- INSTRUCTION:
Without including any images, set down the records below exactly.

- Data excerpts:
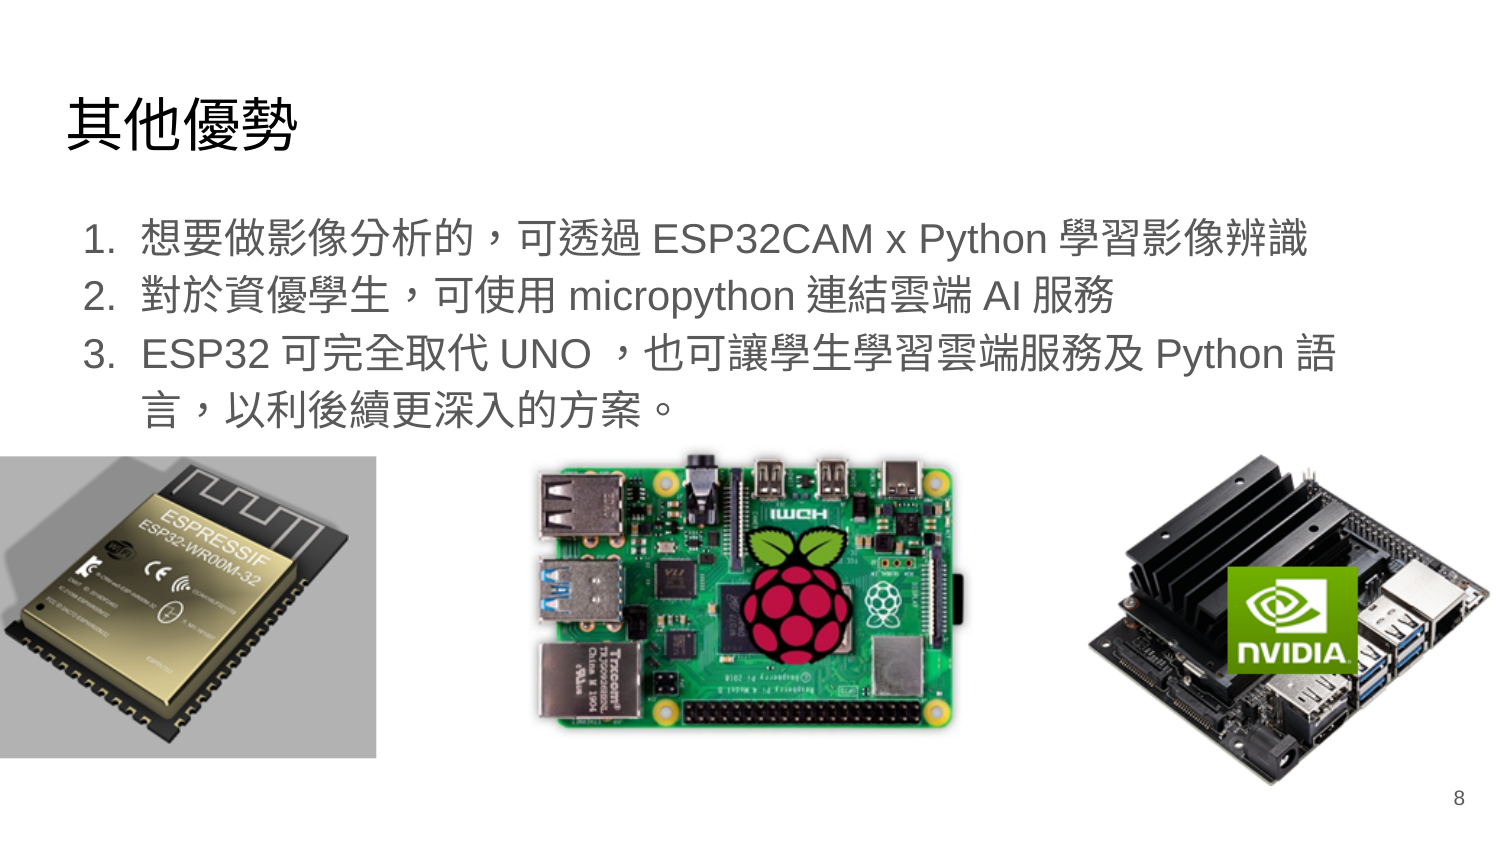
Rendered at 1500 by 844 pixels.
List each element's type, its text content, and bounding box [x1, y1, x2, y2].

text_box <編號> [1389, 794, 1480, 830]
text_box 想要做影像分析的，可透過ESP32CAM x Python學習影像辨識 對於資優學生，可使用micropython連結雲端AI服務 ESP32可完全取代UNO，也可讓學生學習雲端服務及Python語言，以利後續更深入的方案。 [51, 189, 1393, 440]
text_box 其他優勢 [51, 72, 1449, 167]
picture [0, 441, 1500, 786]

- SOLUTION TO THE PROBLEM:
Rendered at 1500 by 844 pixels.
List each element's type, its text content, and bounding box [x1, y1, x2, y2].

text_box <編號> [1389, 794, 1480, 830]
text_box 想要做影像分析的，可透過ESP32CAM x Python學習影像辨識 對於資優學生，可使用micropython連結雲端AI服務 ESP32可完全取代UNO，也可讓學生學習雲端服務及Python語言，以利後續更深入的方案。 [51, 189, 1393, 440]
text_box 其他優勢 [51, 72, 1449, 167]
picture [0, 441, 1500, 786]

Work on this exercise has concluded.